Mais próximo do sonho

No mês passado, cientistas do Observatório Europeu do Sul (ESO) anunciaram a descoberta de um planeta orbitando uma das três estrelas que formam o sistema estelar Alfa Centauri. Ao se deparar com a notícia – tema do último Estúdio CH e da coluna ‘Física sem mistério’ –, muitos podem ter pensado “Mais um exoplaneta, grande coisa” e retomado a sua rotina.

Alfa Centauri é o sistema estelar mais próximo de nós, a ‘apenas’ 4,3 anos-luz de distância

Realmente, considerando que já se descobriram quase 900 planetas orbitando outras estrelas que não o Sol, entusiasmar-se com mais um parece difícil; mesmo sendo ele o primeiro exoplaneta similar à Terra, pelo menos em massa, descoberto ao redor de uma estrela muito parecida com o Sol.

Este texto vai explicar por que você deveria estar pulando de alegria, especialmente se você for um nerd como eu. A razão é simples: Alfa Centauri é o sistema estelar mais próximo de nós, a ‘apenas’ 4,3 anos-luz de distância. Isso quer dizer que a luz, a coisa mais rápida do universo, leva cerca de quatro anos para chegar lá partindo daqui.

‘Arroz de festa’ espacial

Essa ‘proximidade’ de Alfa Centauri capturou a imaginação de escritores e cineastas de ficção científica, que passaram a ver esse sistema como a parada mais lógica na então futura exploração humana do espaço sideral. Toda essa atenção transformou nosso vizinho num – perdoem o trocadilho – astro do gênero.

Os clãs da lua de AlfaNa literatura, há aparições de Alfa Centauri desde a década de 1940, como no conto Homo Sol, de Isaac Asimov, que também inclui o sistema em sua série Fundação. Clãs da Lua Alfa, de Philip K. Dick; A pegada, de Larry Niven & Jerry Pournelle; e mesmo Neuromancer, de William Gibson, que não lida com viagem espacial, são obras que citam em maior ou menor grau o sistema estelar.

Na TV, Alfa Centauri faz participações nos seriados Perdidos no espaço, em que era o destino da família Robinson antes de ela se perder, e Jornada nas estrelas, na qual foi o lar temporário de Zephram Cochrane, inventor do motor de dobra.

Já no cinema, o sistema contém o gigante gasoso Polifemo, cuja lua Pandora é o cenário para o filme Avatar, de James Cameron.

O astro aparece também em vários jogos, como a continuação de Civilização, o jogo de computador Sid Meier’s Alpha Centauri.

Nos quadrinhos, o sistema é o lar de Cybertron, o planeta natal dos Transformers. Esses são apenas alguns exemplos. Para uma lista mais completa, dê uma olhada nesta página da Wikipedia em inglês.

Dados de raciocínio sobre geometria de cenas:
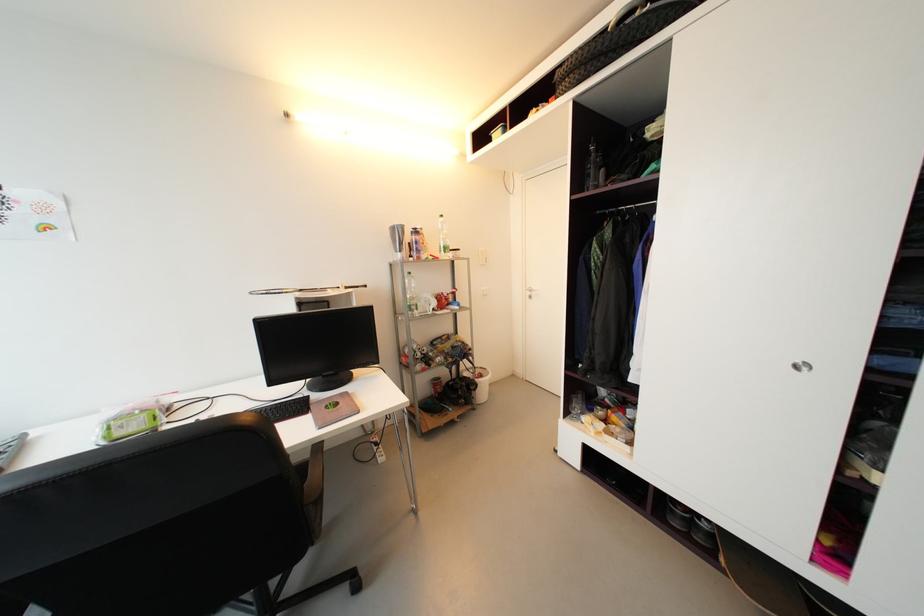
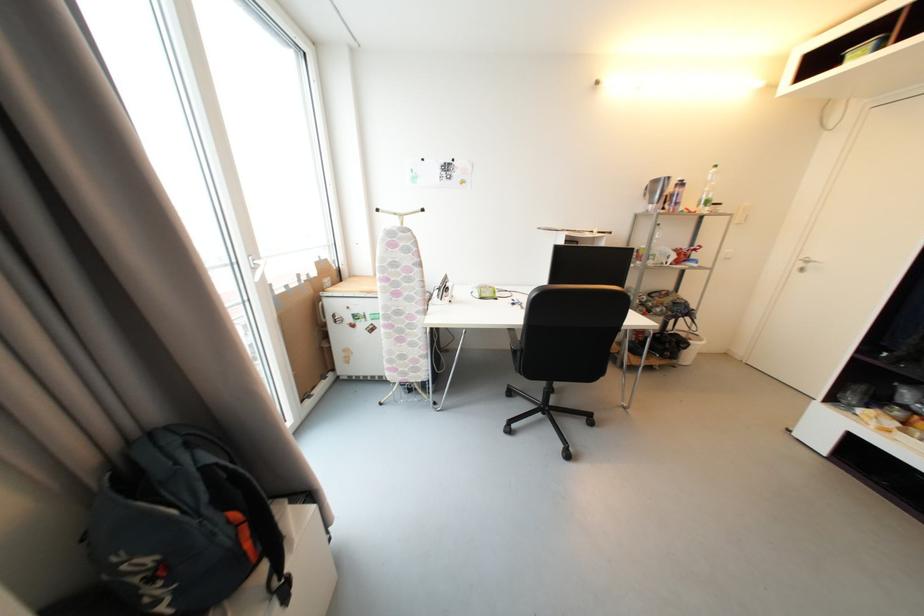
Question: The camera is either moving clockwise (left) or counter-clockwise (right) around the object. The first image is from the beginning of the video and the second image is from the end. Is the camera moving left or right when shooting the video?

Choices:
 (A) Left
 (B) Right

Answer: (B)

==

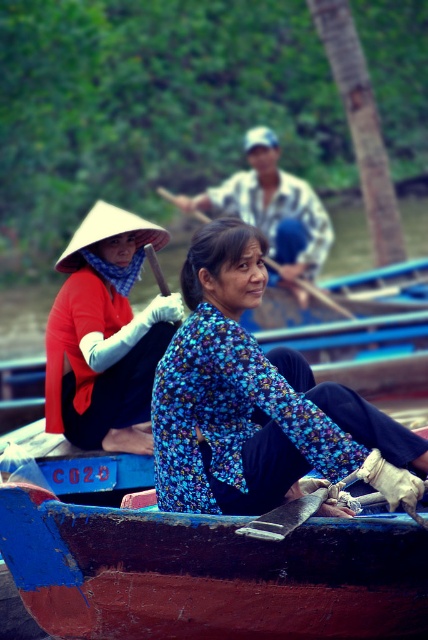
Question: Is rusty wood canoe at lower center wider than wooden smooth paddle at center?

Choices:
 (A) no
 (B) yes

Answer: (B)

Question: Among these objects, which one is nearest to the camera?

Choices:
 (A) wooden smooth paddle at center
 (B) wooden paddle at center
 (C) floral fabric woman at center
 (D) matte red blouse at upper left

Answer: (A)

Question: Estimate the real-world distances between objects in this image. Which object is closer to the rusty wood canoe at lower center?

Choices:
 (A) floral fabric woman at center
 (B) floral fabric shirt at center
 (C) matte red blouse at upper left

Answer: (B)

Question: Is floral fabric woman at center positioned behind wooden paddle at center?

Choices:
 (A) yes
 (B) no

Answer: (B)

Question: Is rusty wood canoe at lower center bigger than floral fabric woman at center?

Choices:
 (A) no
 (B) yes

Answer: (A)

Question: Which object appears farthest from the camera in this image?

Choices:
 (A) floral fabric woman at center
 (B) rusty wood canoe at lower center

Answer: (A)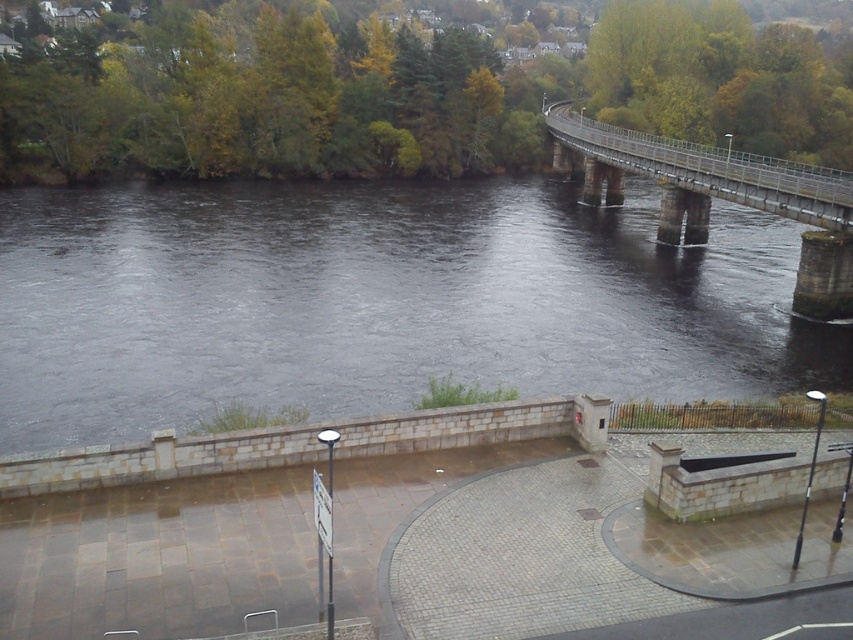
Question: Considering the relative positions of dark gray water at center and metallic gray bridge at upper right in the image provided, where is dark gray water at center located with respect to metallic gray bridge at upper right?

#### SUAS INSTRUÇÕES
Segundo o trecho sobre Alfa Centauri, a que distância de nós fica esse sistema estelar?

#### RESPOSTA ABAIXO
A 4,3 anos-luz de distância.